How dealing with my piles of notes helped me gain a first-class degree

The folder shown above contains all the paper notes from my postgraduate dissertation. That does not even include the mass of online notes which I never printed off. In any major assignment, it is critical to remain on top of the important information from your subject.

By piling notes on top of each other with no clear strategy for dealing with them you are setting yourself an extra arduous and completely unnecessary task.

This blog post will outline the specific steps that I took to clear the clutter from my notes, and which I feel contributed significantly to obtaining my first-class degree.



Since exams are supposed to cover everything that you have done so far in your course it is necessary to start breaking down the essential points from each week’s lectures or seminars – ideally every week – before the end of term. By doing this you are not being faced with a daunting mountain of clutter, with a disappointing lack of coherence.

Take the notes for each week and use different highlighter pens to isolate the more important evidence, academics, and schools of thought. Then re-write them in a cohesive order from which you could build a stronger model answer when term ends and then final exam preparation begins.



As I have mentioned in a previous blog post, my essay strategy used to be that I would research until I felt that I could build a plan with a cohesive argument. However, being a perfectionist I could never stop researching, and when I took my plan and tried to write out my essay I would always want to find more information from my massive pile of notes. This led to many stressful all night writing and editing sessions.

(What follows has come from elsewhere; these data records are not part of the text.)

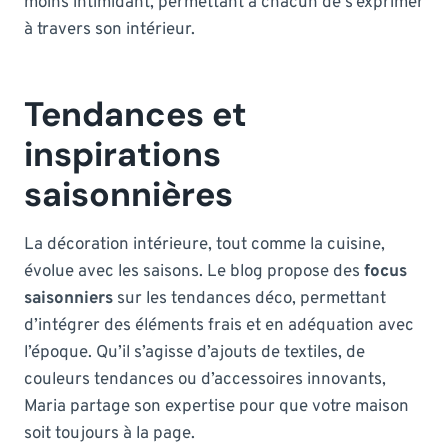
moins intimidant, permettant à chacun de s’exprimer
à travers son intérieur.
Tendances et
inspirations
saisonnières
La décoration intérieure, tout comme la cuisine,
évolue avec les saisons. Le blog propose des
focus
saisonniers
sur les tendances déco, permettant
d’intégrer des éléments frais et en adéquation avec
l’époque. Qu’il s’agisse d’ajouts de textiles, de
couleurs tendances ou d’accessoires innovants,
Maria partage son expertise pour que votre maison
soit toujours à la page.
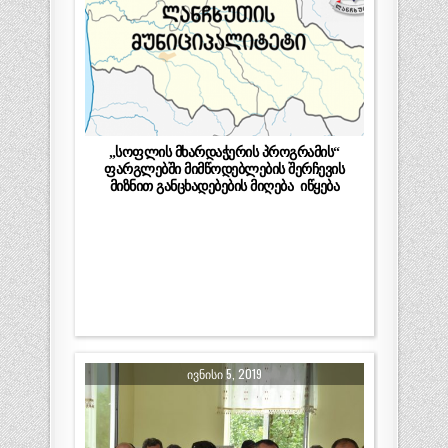
„სოფლის მხარდაჭერის პროგრამის“
ფარგლებში მიმწოდებლების შერჩევის
მიზნით განცხადებების მიღება იწყება
ᲘᲕᲜᲘᲡᲘ 5, 2019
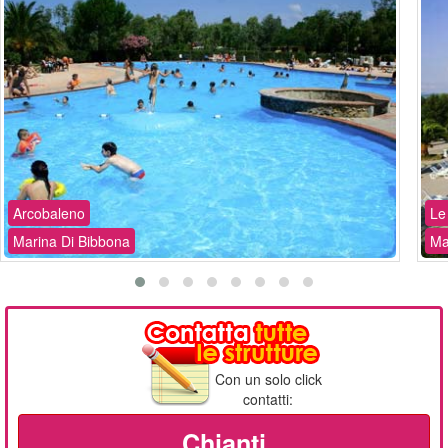
Arcobaleno
Le
Marina Di Bibbona
Ma
Con un solo click
contatti:
Chianti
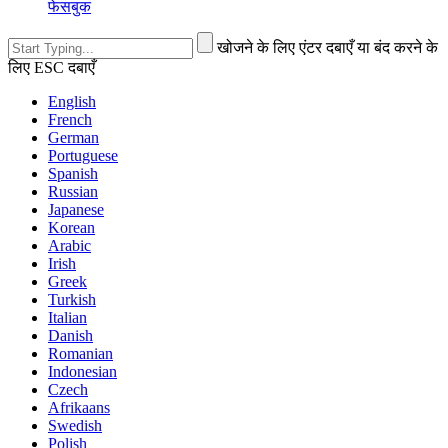
फेसबुक
खोजने के लिए एंटर दबाएँ या बंद करने के
लिए ESC दबाएँ
English
French
German
Portuguese
Spanish
Russian
Japanese
Korean
Arabic
Irish
Greek
Turkish
Italian
Danish
Romanian
Indonesian
Czech
Afrikaans
Swedish
Polish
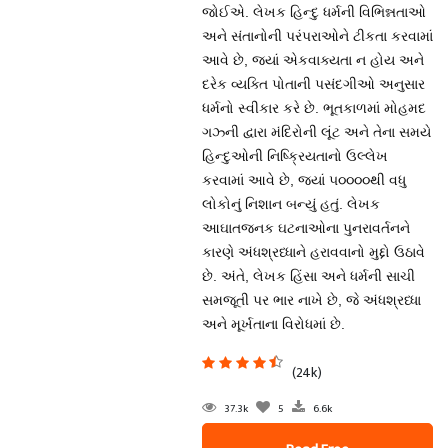
જોઈએ. લેખક હિન્દુ ધર્મની વિભિન્નતાઓ
અને સંતાનોની પરંપરાઓને ટીકતા કરવામાં
આવે છે, જ્યાં એકવાક્યતા ન હોય અને
દરેક વ્યક્તિ પોતાની પસંદગીઓ અનુસાર
ધર્મનો સ્વીકાર કરે છે. ભૂતકાળમાં મોહમદ
ગઝ્ની દ્વારા મંદિરોની લૂંટ અને તેના સમયે
હિન્દુઓની નિષ્ક્રિયતાનો ઉલ્લેખ
કરવામાં આવે છે, જ્યાં ૫૦૦૦૦થી વધુ
લોકોનું નિશાન બન્યું હતું. લેખક
આઘાતજનક ઘટનાઓના પુનરાવર્તનને
કારણે અંધશ્રધ્ધાને હરાવવાનો મુદ્દો ઉઠાવે
છે. અંતે, લેખક હિંસા અને ધર્મની સાચી
સમજૂતી પર ભાર નાખે છે, જે અંધશ્રધ્ધા
અને મૂર્ખતાના વિરોધમાં છે.
(24k)
37.3k
5
6.6k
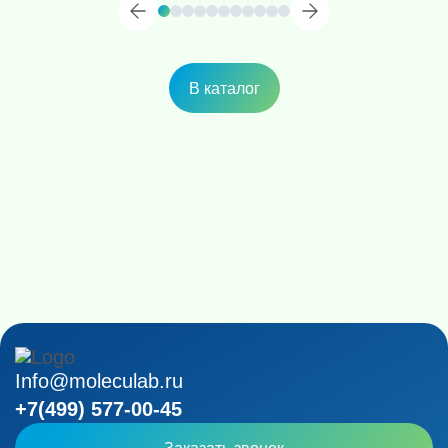
В каталог
Info@moleculab.ru
+7(499) 577-00-45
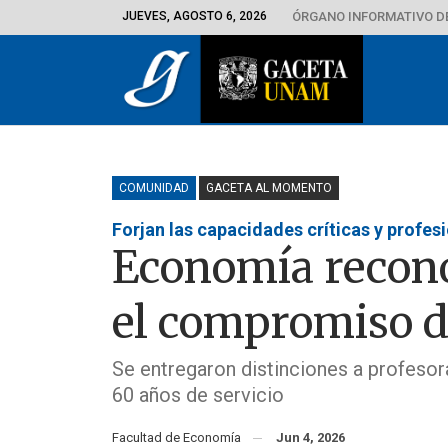
JUEVES, AGOSTO 6, 2026
ÓRGANO INFORMATIVO D
COMUNIDAD
GACETA AL MOMENTO
Forjan las capacidades críticas y profes
Economía reconoc
el compromiso d
Se entregaron distinciones a profesor
60 años de servicio
Facultad de Economía
Jun 4, 2026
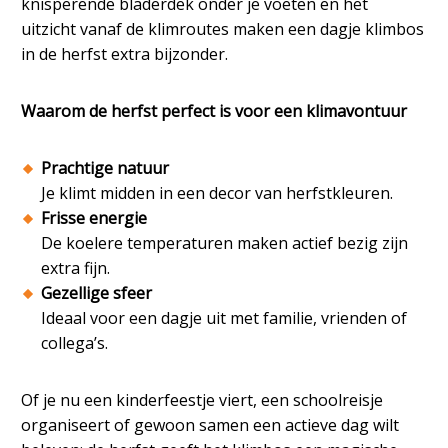
knisperende bladerdek onder je voeten en het
uitzicht vanaf de klimroutes maken een dagje klimbos
in de herfst extra bijzonder.
Waarom de herfst perfect is voor een klimavontuur
Prachtige natuur
Je klimt midden in een decor van herfstkleuren.
Frisse energie
De koelere temperaturen maken actief bezig zijn
extra fijn.
Gezellige sfeer
Ideaal voor een dagje uit met familie, vrienden of
collega’s.
Of je nu een kinderfeestje viert, een schoolreisje
organiseert of gewoon samen een actieve dag wilt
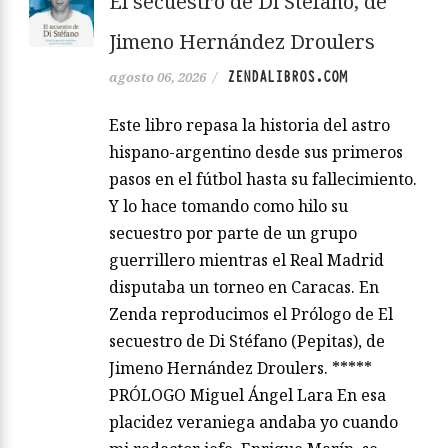
El secuestro de Di Stéfano, de
Jimeno Hernández Droulers
ZENDALIBROS.COM
agosto 06, 2026
/
Este libro repasa la historia del astro
hispano-argentino desde sus primeros
pasos en el fútbol hasta su fallecimiento.
Y lo hace tomando como hilo su
secuestro por parte de un grupo
guerrillero mientras el Real Madrid
disputaba un torneo en Caracas. En
Zenda reproducimos el Prólogo de El
secuestro de Di Stéfano (Pepitas), de
Jimeno Hernández Droulers. *****
PRÓLOGO Miguel Ángel Lara En esa
placidez veraniega andaba yo cuando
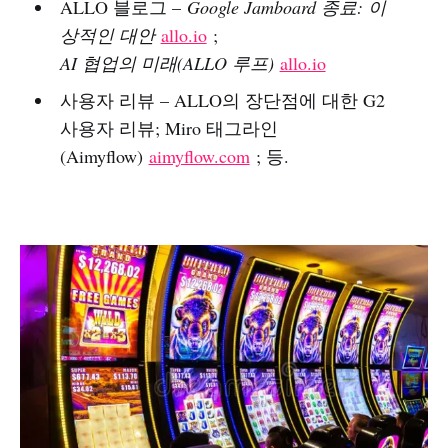
ALLO 블로그 –
Google Jamboard 종료: 이
상적인 대안
allo.io
;
AI 협업의 미래(ALLO 루프)
allo.io
사용자 리뷰 – ALLO의 장단점에 대한 G2
사용자 리뷰; Miro 태그라인
(Aimyflow)
aimyflow.com
; 등.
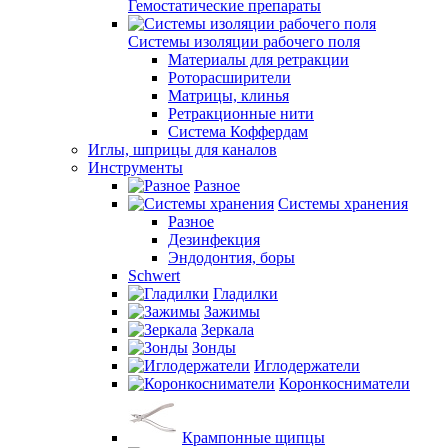
Гемостатические препараты
Системы изоляции рабочего поля
Материалы для ретракции
Роторасширители
Матрицы, клинья
Ретракционные нити
Система Коффердам
Иглы, шприцы для каналов
Инструменты
Разное
Системы хранения
Разное
Дезинфекция
Эндодонтия, боры
Schwert
Гладилки
Зажимы
Зеркала
Зонды
Иглодержатели
Коронкосниматели
Крампонные щипцы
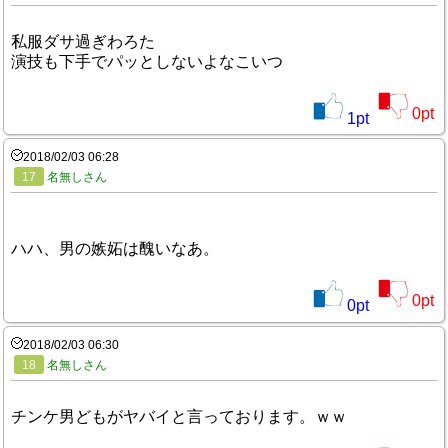
私服ダサ過ぎわろた
演技も下手でパッとしないよなこいつ
0
pt
1
pt
2018/02/03 06:28
17
名無しさん
ハハ、男の嫉妬は醜いなあ。
0
pt
0
pt
2018/02/03 06:30
18
名無しさん
チンケ男どもがヤバイと言っております。ｗｗ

The key to managing essay notes is to build them into your essay as you go along. When you find an important piece of evidence or analysis in an academic source you should write it as you would if you were inserting it directly into your essay. Then if you find any pieces of evidence or analysis which you can connect to it you can then add them to the same paragraph in your notes directly. Even if you do not think it would fit when you cut and paste it into your essay, it will still make it easier to edit. It is also a fantastic way to overcome writer’s block.

If you start your research with the most recent major source then you can map out the different schools of thought, and then read the following important texts by seniority and theme, so you can then establish an ideal structure for your essay.



For your dissertation, most of the rules for your essay still apply but in a considerably greater quantity. However there are strategies which you can use to overcome the extra work which is required to take control and prevent extreme clutter in your notes.

If you have a huge amount of evidence from certain major sources then it helps to have it in a linear order based on some logical timescale in the first place. From there you can:

-Make a list of keywords at the top of the notes:

  • When you conduct a keyword search by clicking ctrl + f on your keyboard you can locate every time when you have used it.

-Number and date your pages:

  • This is the most logical and time efficient way of locating a particular piece of evidence. If you are making a plan and using an ideas sheet and want to leave a reminder of where to find a particular piece of evidence then just leave the identifiable number with whatever extra identifiers  you need (e.g. source name).


  • If you do use dates for cross-referencing then it helps to organise your notes by date. If you made notes on Word Documents then maybe include dates on the file name so that you can find it when you keyword search for documents on your File Explorer.


  • Above all else it is important that you adapt when you feel you need to. Add another identifier when and how you feel is necessary to keep your notes organised.